I just love the simplicity of this dish! If you love one pot meals, than this delicious Italian “poor man’s food is for you. I’ll admit I was watching a cooking show, that explored some regions in Italy. It brought me back to my culinary school days. We had to study where and how foods were used in the different locations of Italy. Like cheeses, wine and certain animals.
Spaghetti carbonara back in the the 1950’s were considered a poor man or working man’s dish. Hell! With the price of eggs nowadays, I’d have to contemplate that. These were simple ingredients that most people had on hand in their homes.
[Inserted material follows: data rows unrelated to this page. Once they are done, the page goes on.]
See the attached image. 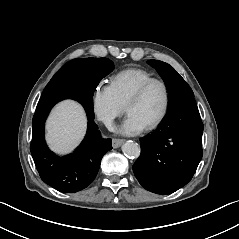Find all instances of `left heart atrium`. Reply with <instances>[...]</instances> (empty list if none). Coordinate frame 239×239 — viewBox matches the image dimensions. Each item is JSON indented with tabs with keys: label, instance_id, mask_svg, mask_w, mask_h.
<instances>
[{
	"label": "left heart atrium",
	"instance_id": "1",
	"mask_svg": "<svg viewBox=\"0 0 239 239\" xmlns=\"http://www.w3.org/2000/svg\"><path fill=\"white\" fill-rule=\"evenodd\" d=\"M145 129L144 123L134 114L128 113L121 131L125 134H138Z\"/></svg>",
	"mask_w": 239,
	"mask_h": 239
}]
</instances>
Linguine or Spaghetti 1 box
Bacon 1 pack and a half
*1 large red bell pepper
1 lg eggs
Salt and pepper to taste
This recipe renders 6 to 8 servings
*Feel free to use any veggies you want ie: peas, green bell peppers etc.
How to make
Remember, I said this is actually a one pot dish. Cook the pasta according to the package instructions (please don’t forget to add salt to the water). Once you get a boil, drop in your pasta.
Once the pasta is cooked, set aside in a separate bowl with about a cup or so of the salted pasta water, then cover with aluminum foil.
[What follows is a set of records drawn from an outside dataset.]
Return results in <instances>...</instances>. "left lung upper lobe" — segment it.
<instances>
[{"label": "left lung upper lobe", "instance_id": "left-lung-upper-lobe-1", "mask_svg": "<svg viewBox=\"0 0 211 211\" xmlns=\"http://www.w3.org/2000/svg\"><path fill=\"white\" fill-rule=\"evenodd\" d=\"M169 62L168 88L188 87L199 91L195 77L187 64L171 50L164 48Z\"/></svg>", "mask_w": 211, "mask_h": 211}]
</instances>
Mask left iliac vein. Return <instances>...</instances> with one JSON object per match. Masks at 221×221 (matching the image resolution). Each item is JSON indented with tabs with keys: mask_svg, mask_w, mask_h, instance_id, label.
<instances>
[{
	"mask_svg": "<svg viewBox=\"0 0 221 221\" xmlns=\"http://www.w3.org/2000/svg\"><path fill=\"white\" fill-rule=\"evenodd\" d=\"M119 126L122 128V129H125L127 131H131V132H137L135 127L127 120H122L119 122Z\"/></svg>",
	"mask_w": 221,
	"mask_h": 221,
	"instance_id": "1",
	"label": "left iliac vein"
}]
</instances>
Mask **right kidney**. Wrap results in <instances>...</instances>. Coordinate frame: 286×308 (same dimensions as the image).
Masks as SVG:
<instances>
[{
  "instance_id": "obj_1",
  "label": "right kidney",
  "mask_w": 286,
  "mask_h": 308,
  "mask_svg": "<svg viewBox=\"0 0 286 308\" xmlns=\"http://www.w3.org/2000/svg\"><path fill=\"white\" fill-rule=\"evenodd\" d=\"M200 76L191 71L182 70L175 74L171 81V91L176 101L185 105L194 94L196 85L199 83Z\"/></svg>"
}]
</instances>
In the same pot you boiled your pasta, put the cut up bacon and set flame to medium heat. When bacon is 90% done, add veggies (in this case the cut up red bell pepper). Cook for a few minutes until peppers are medium soft, add a little salt and black pepper.
Add cooked pasta to the pot of bacon and bell pepper, let the pasta soak up the bacon grease, then add the fresh parsley (small dice), and a little shredded parmigiana reggiano.
Let cook for a minute, turn off heat, use a fork to whip the eggs in a bowl. Then pour over in the pot to incorporate ingredients stirring gently to coat.
Serve immediately with a glass of red wine, because, to me it makes such a difference with this dish tasting fresh and hot. Sprinkle a little parsley and cheese over the top on the spaghetti carbonara for presentation.
Easy to make and very filling. I do understand why this dish was popular in Piedimonte, Italy many years ago. Ingredients were simple, yet packed a lot of flavor, and filling enough to get villagers through another working day.